**What is expected:** A word-for-word transcription of all the data is required.

Entries taken from a collection
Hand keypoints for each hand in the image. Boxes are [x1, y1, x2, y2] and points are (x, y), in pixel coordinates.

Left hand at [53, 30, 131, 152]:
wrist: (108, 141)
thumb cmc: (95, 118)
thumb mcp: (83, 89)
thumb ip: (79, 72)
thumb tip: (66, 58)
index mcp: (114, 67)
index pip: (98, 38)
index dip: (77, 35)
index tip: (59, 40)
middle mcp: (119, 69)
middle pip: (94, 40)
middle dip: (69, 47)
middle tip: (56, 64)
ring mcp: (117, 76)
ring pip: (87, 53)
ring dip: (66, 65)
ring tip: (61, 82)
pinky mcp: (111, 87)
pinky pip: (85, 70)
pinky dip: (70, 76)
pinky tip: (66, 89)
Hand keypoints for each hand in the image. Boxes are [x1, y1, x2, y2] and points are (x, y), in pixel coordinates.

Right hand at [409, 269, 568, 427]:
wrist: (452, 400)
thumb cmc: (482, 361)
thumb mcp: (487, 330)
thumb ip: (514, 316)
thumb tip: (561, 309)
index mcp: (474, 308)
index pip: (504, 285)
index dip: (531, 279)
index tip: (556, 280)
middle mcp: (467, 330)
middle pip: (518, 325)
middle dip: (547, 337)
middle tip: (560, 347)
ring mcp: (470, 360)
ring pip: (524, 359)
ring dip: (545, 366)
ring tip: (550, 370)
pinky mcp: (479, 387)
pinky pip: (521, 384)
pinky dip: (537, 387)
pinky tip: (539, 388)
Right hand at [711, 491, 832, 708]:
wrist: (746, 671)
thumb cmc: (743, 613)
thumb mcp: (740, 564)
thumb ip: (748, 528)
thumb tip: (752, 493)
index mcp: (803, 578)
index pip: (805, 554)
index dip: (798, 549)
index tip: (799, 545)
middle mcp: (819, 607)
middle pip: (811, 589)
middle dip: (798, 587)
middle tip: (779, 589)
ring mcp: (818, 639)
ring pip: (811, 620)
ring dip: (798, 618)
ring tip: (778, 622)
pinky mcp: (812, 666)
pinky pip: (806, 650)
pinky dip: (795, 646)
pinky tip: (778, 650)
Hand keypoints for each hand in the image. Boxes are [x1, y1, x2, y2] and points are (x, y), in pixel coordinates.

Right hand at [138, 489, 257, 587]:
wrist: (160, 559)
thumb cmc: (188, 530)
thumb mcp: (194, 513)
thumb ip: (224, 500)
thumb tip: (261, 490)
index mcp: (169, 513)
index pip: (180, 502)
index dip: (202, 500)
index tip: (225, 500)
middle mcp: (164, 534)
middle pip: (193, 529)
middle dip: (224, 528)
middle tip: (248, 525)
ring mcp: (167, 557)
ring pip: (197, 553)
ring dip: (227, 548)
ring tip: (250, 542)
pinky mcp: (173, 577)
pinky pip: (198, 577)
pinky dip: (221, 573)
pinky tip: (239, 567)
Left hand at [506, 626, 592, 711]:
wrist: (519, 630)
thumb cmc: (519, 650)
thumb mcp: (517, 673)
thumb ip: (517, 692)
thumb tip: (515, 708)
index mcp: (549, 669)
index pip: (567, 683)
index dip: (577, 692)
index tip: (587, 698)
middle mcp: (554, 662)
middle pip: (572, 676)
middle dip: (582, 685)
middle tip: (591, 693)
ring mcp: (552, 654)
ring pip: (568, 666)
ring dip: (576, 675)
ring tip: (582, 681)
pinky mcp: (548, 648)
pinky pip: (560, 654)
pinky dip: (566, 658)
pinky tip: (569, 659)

**Exercise solution:**
Hand keypoints for each hand in the image. Boxes are [x1, y1, x2, y2] and points are (x, y), in pixel coordinates.

Left hand at [53, 30, 131, 152]:
wrist: (108, 141)
thumb cmc: (95, 118)
thumb mcp: (83, 89)
thumb ip: (79, 72)
thumb tip: (66, 58)
index mcp: (114, 67)
index pip: (98, 38)
index dip: (77, 35)
index tip: (59, 40)
middle mcp: (119, 69)
middle pip: (94, 40)
middle dip: (69, 47)
middle tip: (56, 64)
ring mcp: (117, 76)
ring pip: (87, 53)
ring dip: (66, 65)
ring tip: (61, 82)
pinky mcp: (111, 87)
pinky pip: (85, 70)
pinky dip: (70, 76)
pinky tip: (66, 89)
Hand keypoints for each hand in the image. Boxes are [x1, y1, x2, y2] and points are (x, y), in pixel coordinates.

Right hand at [409, 269, 568, 427]:
wrist: (452, 400)
thumb cmc: (482, 361)
thumb mcp: (487, 330)
thumb ip: (514, 316)
thumb tip: (561, 309)
index mcp: (474, 308)
index pip: (504, 285)
index dip: (531, 279)
index tip: (556, 280)
middle mcp: (467, 330)
middle pip: (518, 325)
middle dip: (547, 337)
middle tip: (560, 347)
ring mcp: (470, 360)
ring pip: (524, 359)
ring dip: (545, 366)
ring tip: (550, 370)
pinky mcp: (479, 387)
pinky pip: (521, 384)
pinky dip: (537, 387)
pinky tip: (539, 388)
Right hand at [711, 491, 832, 708]:
wrist: (746, 671)
thumb cmc: (743, 613)
thumb mcp: (740, 564)
thumb ip: (748, 528)
thumb tip: (752, 493)
index mcp: (803, 578)
index pip: (805, 554)
index dip: (798, 549)
index tip: (799, 545)
middle mcp: (819, 607)
middle pip: (811, 589)
middle dip: (798, 587)
middle tip: (779, 589)
ring mcp: (818, 639)
ring pip: (811, 620)
ring dip: (798, 618)
ring tip: (778, 622)
pinky mcp: (812, 666)
pinky pip: (806, 650)
pinky dip: (795, 646)
pinky tip: (778, 650)
Hand keypoints for each hand in the image. Boxes are [x1, y1, x2, y2] and points are (x, y), in pixel coordinates.

Right hand at [138, 489, 257, 587]:
wrist: (160, 559)
thumb cmc: (188, 530)
thumb mcp: (194, 513)
thumb ip: (224, 500)
thumb tip: (261, 490)
index mcp: (169, 513)
index pip: (180, 502)
index dip: (202, 500)
index tip: (225, 500)
middle mcp: (164, 534)
middle pip: (193, 529)
middle dip: (224, 528)
middle tip: (248, 525)
ring mcp: (167, 557)
ring pip: (197, 553)
ring dip: (227, 548)
ring tip: (250, 542)
pinky mcp: (173, 577)
pinky pip: (198, 577)
pinky dip: (221, 573)
pinky tip: (239, 567)
Left hand at [506, 626, 592, 711]:
wrist: (519, 630)
thumb cmc: (519, 650)
thumb mcp: (517, 673)
thumb ip: (517, 692)
thumb tip: (515, 708)
index mcp: (549, 669)
index pip: (567, 683)
index dip: (577, 692)
index tip: (587, 698)
middle mcp: (554, 662)
middle pip: (572, 676)
middle dip: (582, 685)
middle tip: (591, 693)
ring mcp: (552, 654)
ring pip: (568, 666)
ring dip: (576, 675)
ring tip: (582, 681)
pinky mcp: (548, 648)
pinky pip: (560, 654)
pinky dip: (566, 658)
pinky tip: (569, 659)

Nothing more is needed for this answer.